Not so much in Indiana. Here, it seems, we continue to believe not in a government for and by the people, but in the magnanimity of the rich — that the wealthy will provide us with good-paying jobs, and charities, and, well, whatever they feel like. I mean, when we have Eli Lilly’s beneficence, who needs taxes?

That, at least, is what Mike Pence appears to think. As noted, Pence arrived in Indiana, touting a plan to cut the personal income tax. This, after spending 12 years hectoring about the evils of Big Government in Washington, DC. There was a time, early in Pence’s career, when tax cuts were a Republican mantra in Washington. Those were the halcyon days of George W. Bush, Inc. Republicans had inherited a budget surplus from the Bill Clinton administration and used it as a pretext to cut taxes not once, but twice.

Prosperity was supposed to ensue; this did not happen. The rich got richer, all right, but 99 percent of us fell further and further behind.

Maybe this explains why Indiana Republicans are a little shy about embracing Pence’s scheme. This state’s income tax rate is already the second lowest in the nation. Or, as Indiana Senate President Pro Tempore David Long (Republican, of course) has said, “We do pretty well there.” Our property taxes are capped. We’ve been ranked first in the Midwest in terms of Business Tax Climate by the Tax Foundation and fourth in the nation for business tax and regulatory climate by the U.S. Chamber of Commerce and the National Chamber Foundation.

Indiana taxes are already so low a lot of our mayors are wondering where they’ll find the money to pay teachers, police and fire fighters.

Fortunately, Indiana also enjoys a budget surplus. In this, it is rather like the US government back in 2001, the year Mike Pence began voting for tax cuts in Washington. Could it be that Indiana’s Republican state legislators have been struck by a feeling of deja vu?
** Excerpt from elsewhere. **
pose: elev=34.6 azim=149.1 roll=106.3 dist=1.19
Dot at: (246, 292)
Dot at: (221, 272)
They are certainly acting as if this is a movie they’ve seen before — and they don’t like the way it ends. So far, the Republican-controlled House has chosen not to include Pence’s tax cut in its version of the state budget. Many Republican senators also appear to be keeping their distance.

Ironically, it’s been the Democrats pushing for a vote on Pence’s proposal. This, however, seems motivated less by enthusiasm for cutting taxes than by an inconsequential desire to try a Republican talking point on for size. It’s come off as a stunt that’s left the new governor acting as nonplussed as a new kid in school, finding himself befriended by the uncoolest clique in the lunchroom.
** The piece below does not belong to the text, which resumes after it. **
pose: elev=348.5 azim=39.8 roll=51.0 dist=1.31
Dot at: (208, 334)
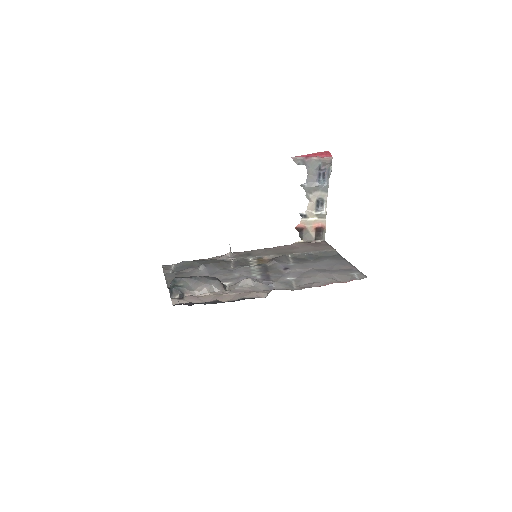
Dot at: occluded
The funny thing about all this is that, at a time when we keep hearing about the importance of bipartisanship, Indiana Republicans, thanks to their super-majorities, seem overcome by reason. Were the Democrats more competitive, Republicans would probably feel the need to take the ideological bait and we would be on our way to getting a tax cut we don’t need and can’t really afford. Since they haven’t got the Democrats to contend with, they’re actually thinking about what Pence wants to do and finding it neither sensible nor sane. It’s a moment worth savoring.